## Aim of the exercise
Write the next part of the personal post below about grief and loss during lockdown, starting right after its last sentence.

## Selected text

# # # # # # #

It’s been a while since I’ve written on here – aside from some geeking out with new routers and smart kit at home the last thing I talked about was struggling with lock down. Well, here we are nearly a year later and whilst restrictions are easing, we are still seriously hobbled with our ability to live our lives.

The period where things are starting to ease might be the worst, because you can almost see and touch the other side, but you’re still feeling desperately impatient for it to arrive. So that’s the general state of mind I’ve been feeling – cautiously optimistic that we’re over the worst of these things, that normality can resume, but also desperately impatient for some kind of normality.

Then along comes March. An underwhelming birthday – I think we’ve all had at least one now, some folk are now having their second lockdown birthdays, so that’s not a “poor me” statement. Days later I had to take my pet cockatiel of 20 years to be put to sleep, a not entirely unexpected thing – she has been poorly – but gut-wrenching nonetheless. Another family pet bereavement followed, then a friend passed away. Then my relationship collapsed on itself, and my whole world fell apart.

So much for cautious optimism, huh?

I won’t lie, the succession of things that individually I’m probably robust enough to cope with, whilst feeling sad of course, nearly broke me. I’m obviously not going to go into details or specifics, because this isn’t an anonymous platform no matter how few people read it. I’m lucky enough to have friends intuitive enough to look through the veil, so to speak, and I’m lucky to have a very cool boss who does the same.

I’m getting help, and probably the most difficult part of that process was admitting that I needed it. We all see the memes and the posts about it being ‘okay to not be okay’, we might even share them comfortable in the knowledge that at that time we are okay. But it’s quite difficult when you’re in that position, years of conditioning – mostly unwitting conditioning – to ‘get on with it’ is tough to break through. There’s always someone else worse off than you, right?

# # # # # # #

## Recorded data
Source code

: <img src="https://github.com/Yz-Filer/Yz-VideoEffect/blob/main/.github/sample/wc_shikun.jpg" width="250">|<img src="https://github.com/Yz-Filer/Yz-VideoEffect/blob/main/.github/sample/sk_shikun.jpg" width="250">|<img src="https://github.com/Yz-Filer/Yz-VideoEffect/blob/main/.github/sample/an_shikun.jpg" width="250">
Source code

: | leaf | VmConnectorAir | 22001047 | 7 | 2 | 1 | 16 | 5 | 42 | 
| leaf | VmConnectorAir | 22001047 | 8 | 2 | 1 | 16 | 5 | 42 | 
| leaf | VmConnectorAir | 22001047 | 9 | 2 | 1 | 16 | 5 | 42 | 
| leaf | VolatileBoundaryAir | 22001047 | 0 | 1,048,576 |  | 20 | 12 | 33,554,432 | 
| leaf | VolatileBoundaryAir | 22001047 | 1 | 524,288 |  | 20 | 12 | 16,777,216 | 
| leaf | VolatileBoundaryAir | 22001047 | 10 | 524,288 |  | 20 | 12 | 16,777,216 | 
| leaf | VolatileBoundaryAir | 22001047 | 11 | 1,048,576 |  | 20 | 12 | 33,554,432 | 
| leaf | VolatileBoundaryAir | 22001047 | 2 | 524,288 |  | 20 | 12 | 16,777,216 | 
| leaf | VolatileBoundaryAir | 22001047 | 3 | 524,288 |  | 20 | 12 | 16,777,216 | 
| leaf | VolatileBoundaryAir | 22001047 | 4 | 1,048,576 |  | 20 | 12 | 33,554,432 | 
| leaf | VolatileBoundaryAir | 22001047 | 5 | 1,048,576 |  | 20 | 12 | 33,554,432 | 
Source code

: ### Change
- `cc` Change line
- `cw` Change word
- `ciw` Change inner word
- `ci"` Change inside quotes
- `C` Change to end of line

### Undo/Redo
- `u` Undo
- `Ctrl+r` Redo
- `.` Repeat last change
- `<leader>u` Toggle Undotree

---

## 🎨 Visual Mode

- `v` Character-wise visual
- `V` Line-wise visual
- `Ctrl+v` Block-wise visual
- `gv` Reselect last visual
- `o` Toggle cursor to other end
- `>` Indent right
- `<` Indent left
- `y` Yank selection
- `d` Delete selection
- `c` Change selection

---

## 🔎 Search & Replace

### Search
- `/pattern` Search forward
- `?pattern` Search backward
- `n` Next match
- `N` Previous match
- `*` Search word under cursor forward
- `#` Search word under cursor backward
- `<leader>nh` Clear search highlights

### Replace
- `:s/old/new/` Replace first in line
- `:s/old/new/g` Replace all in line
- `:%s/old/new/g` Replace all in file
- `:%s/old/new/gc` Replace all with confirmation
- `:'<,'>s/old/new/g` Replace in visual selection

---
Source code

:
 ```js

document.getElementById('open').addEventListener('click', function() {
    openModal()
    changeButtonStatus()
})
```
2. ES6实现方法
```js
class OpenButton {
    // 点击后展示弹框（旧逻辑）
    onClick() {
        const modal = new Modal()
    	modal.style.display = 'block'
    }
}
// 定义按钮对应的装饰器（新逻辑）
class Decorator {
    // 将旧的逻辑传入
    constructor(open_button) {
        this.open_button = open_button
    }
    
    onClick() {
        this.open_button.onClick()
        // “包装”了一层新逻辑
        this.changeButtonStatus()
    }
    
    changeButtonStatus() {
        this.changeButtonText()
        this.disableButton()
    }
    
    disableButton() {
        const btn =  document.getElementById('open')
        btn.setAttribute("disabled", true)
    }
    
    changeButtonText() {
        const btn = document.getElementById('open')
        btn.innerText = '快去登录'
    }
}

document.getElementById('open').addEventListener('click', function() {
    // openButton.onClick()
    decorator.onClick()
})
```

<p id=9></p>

# # # # # # #

## Solved problem
So I suppose if someone reads this in a similar position, look for help. Find some people to talk to without judgement, refer yourself for talking therapy via the NHS or – if you’re lucky like me – via your workplace. I’m trying to take some positive steps myself too – eating healthily, hydrating, finding time to exercise, be creative, making a point of writing something positive about myself down each day and severely restricting my social media use.

I’ve set up scheduled ‘Quiet mode’ on Facebook, which undoubtedly is my social media Achilles heel – now when I open the app on my phone it shows a picture of a cat instead of my news feed except for two half hour chunks of the day. I thought I’d find that really hard, and I probably will – it’s only been a day so far – but yesterday during my second half hour opportunity to binge on Facebook I found myself cooking my dinner rather than focusing on it entirely.

Outside of this I have set up private space to be able to write more openly about things, writing is often my creative outlet that I neglect, that has been helpful. There are a number of us doing the ‘positive steps’ plan, and we’ve got a group set up on, ironically, Facebook. We are technically allowed to use that group outside of our social media quiet time, but I don’t trust myself not to get lured into the rest of it so I’m being quite strict with myself. It’s good to have a support network though, and indeed, be part of that support network to help others with what their issues and goals are.

Yesterday after 9+ hours of no Facebook the time came and there were 20+ notifications, I’ll be honest, most of them were pretty meaningless. The ones from the group were ace, and there was one with an update on the lilies I sent to my Aunty in memory of her dog Digby she had to take for his final trip to the vet. They looked awesome, that aside it was mostly people posting pictures in beer gardens since the pubs have reopened.

I think I have a bit of a journey ahead of me to stabilise myself, but I’m certainly massively further along than I was, I’m cautiously optimistic (there’s that phrase again!) that I’m doing the right things – and as lockdown measures continue to ease it will be easier and easier to spend time with people and combat the crippling loneliness I’ve been enduring for, well, it’s more than a year now, isn’t it?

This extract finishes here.